**THE DATA**
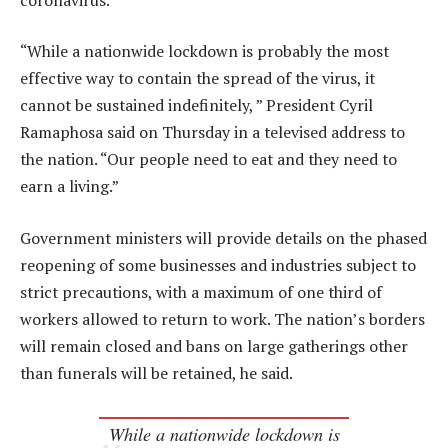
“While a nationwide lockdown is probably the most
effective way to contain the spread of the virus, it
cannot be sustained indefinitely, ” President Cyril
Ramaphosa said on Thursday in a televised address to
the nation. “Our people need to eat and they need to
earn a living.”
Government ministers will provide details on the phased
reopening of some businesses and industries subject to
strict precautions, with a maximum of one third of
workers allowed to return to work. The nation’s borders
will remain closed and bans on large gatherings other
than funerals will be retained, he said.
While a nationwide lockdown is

**ASSIGNMENT**
The reply should consist only of the line containing "than funerals will be retained, he said." and all lines after it in the listing above, reproduced exactly.

**SOLUTION TO THIS TASK**
than funerals will be retained, he said.
While a nationwide lockdown is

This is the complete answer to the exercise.